On Mon, 25 Jul 2005 23:07:44 GMT, "CME" the
following was posted in blue dry erase marker:


Yeah where do you draw the line between giving someone the benefit of the
doubt, and being so guarded, you don't believe a word? So many people talk
the talk and it drives me nuts. I'm becoming quite jaded.


I think you draw it differently depending on how well and how long you
know that person. I also ask myself, "would a reasonable person ask this
of me knowing my situation?" And if it doesn't seem fair and I wouldn't
do it, I politely decline the request. Some people are moochers. They've
learned to do that 'cause it works a lot of the time... and if not, they
haven't lost anything.
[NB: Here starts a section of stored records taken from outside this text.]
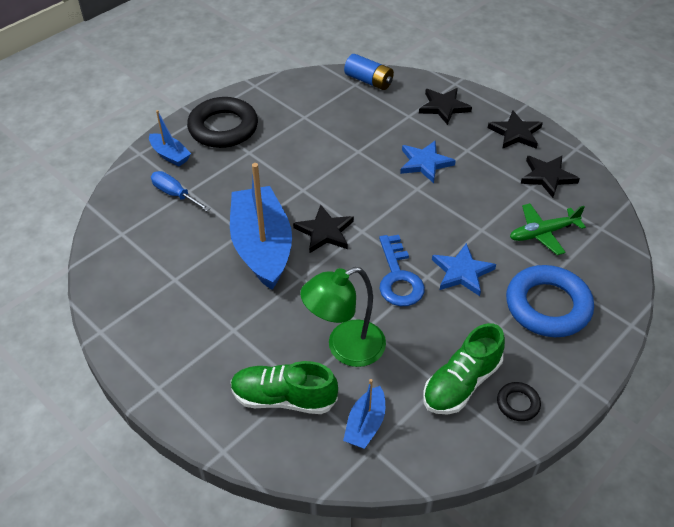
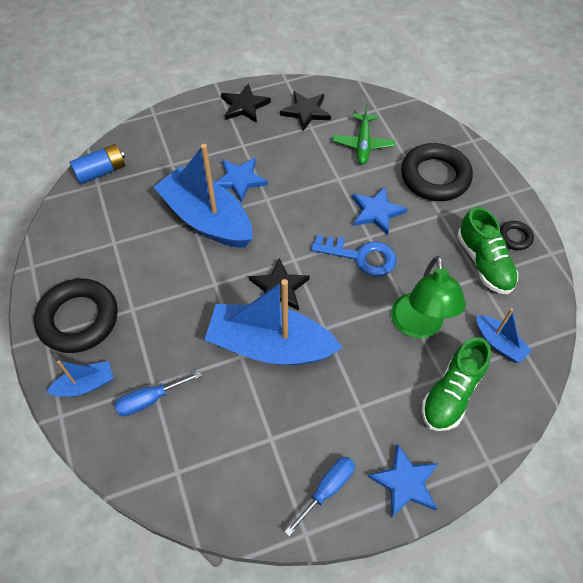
camera: 65 degrees left, 10 degrees up
(145, 333) = (327, 489): none -> blue screwdriver
(174, 387) = (405, 482): none -> blue star
(366, 159) = (207, 219): none -> blue boat
(443, 107) = (178, 135): black star -> none
(547, 306) = (435, 177): blue ring -> black ring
The person they ask might, though. It's not good
to let moochers continue to mooch. They have to learn to take care of
their own emergencies (including kids who constantly forget things). The
repercussions will usually straighten out the behavior. Letting the
repercussions happen is often a kindness to that person... saying no is
good for you and the moocher. At least, that's how I think of it.

And when I can help because I want to do something nice... I think of
the people who have done something nice for me or who I really think are
trying hard to make things better for their families.

'Kate


Yeah enabling is something I try hard to avoid, especially in my own
children. The last thing I want is for them to grow up becoming dependent,
a mother that killed them with kindness.